REQUIREMENT:
Gather every line in the entries below that contains the word "Sample", treating uppercase and lowercase letters as different.
┏━━
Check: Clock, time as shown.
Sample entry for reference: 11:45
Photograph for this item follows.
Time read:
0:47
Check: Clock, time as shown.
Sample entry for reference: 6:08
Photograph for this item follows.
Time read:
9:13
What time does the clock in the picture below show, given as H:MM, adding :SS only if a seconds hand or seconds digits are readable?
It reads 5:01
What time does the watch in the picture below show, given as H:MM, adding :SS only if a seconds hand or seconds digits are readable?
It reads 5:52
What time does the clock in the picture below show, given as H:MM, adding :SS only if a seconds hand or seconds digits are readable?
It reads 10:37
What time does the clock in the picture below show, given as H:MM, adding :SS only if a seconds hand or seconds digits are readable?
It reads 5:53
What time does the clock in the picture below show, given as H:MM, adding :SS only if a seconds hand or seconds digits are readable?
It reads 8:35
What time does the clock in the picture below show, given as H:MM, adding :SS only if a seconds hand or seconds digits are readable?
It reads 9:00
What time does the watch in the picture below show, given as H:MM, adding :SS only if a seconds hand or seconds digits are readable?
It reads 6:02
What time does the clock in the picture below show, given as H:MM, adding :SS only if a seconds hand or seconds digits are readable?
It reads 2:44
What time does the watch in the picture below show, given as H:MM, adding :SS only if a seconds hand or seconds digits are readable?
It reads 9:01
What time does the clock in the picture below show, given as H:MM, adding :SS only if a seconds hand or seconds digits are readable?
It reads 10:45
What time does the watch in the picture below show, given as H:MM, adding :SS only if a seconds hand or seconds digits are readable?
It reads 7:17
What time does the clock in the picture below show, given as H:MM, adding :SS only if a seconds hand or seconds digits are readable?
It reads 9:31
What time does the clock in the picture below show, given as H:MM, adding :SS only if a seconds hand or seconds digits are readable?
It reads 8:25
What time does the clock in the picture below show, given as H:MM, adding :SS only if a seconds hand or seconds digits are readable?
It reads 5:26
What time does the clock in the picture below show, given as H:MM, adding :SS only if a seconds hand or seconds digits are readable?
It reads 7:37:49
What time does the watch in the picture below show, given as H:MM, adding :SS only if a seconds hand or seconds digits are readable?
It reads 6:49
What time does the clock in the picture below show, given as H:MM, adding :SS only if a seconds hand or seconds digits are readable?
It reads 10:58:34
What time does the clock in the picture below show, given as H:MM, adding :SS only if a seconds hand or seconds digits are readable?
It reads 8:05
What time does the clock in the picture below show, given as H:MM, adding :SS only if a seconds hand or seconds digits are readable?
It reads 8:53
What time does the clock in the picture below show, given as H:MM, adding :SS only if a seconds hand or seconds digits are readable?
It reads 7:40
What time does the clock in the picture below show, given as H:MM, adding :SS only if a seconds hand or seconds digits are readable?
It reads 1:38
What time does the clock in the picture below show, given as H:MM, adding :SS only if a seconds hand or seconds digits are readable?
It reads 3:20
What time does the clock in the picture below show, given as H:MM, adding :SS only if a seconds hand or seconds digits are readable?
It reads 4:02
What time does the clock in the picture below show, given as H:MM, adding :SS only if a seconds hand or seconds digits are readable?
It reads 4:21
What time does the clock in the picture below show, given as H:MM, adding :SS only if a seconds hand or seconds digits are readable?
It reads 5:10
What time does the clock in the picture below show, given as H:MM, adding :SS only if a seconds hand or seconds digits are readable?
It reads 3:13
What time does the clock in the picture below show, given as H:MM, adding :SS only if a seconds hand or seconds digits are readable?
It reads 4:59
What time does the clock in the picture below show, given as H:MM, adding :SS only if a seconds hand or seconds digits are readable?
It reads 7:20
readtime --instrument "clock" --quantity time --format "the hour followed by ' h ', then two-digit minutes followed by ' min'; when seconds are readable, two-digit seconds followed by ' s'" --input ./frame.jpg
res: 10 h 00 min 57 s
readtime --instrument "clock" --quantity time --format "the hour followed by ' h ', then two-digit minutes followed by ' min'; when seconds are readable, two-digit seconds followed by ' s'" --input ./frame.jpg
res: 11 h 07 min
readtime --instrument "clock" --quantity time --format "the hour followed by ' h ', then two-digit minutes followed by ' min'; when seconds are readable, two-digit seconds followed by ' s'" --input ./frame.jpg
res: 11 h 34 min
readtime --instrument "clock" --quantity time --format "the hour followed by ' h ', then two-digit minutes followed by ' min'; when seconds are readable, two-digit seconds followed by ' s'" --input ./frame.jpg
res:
┗━━
SOLUTION:
Sample entry for reference: 11:45
Sample entry for reference: 6:08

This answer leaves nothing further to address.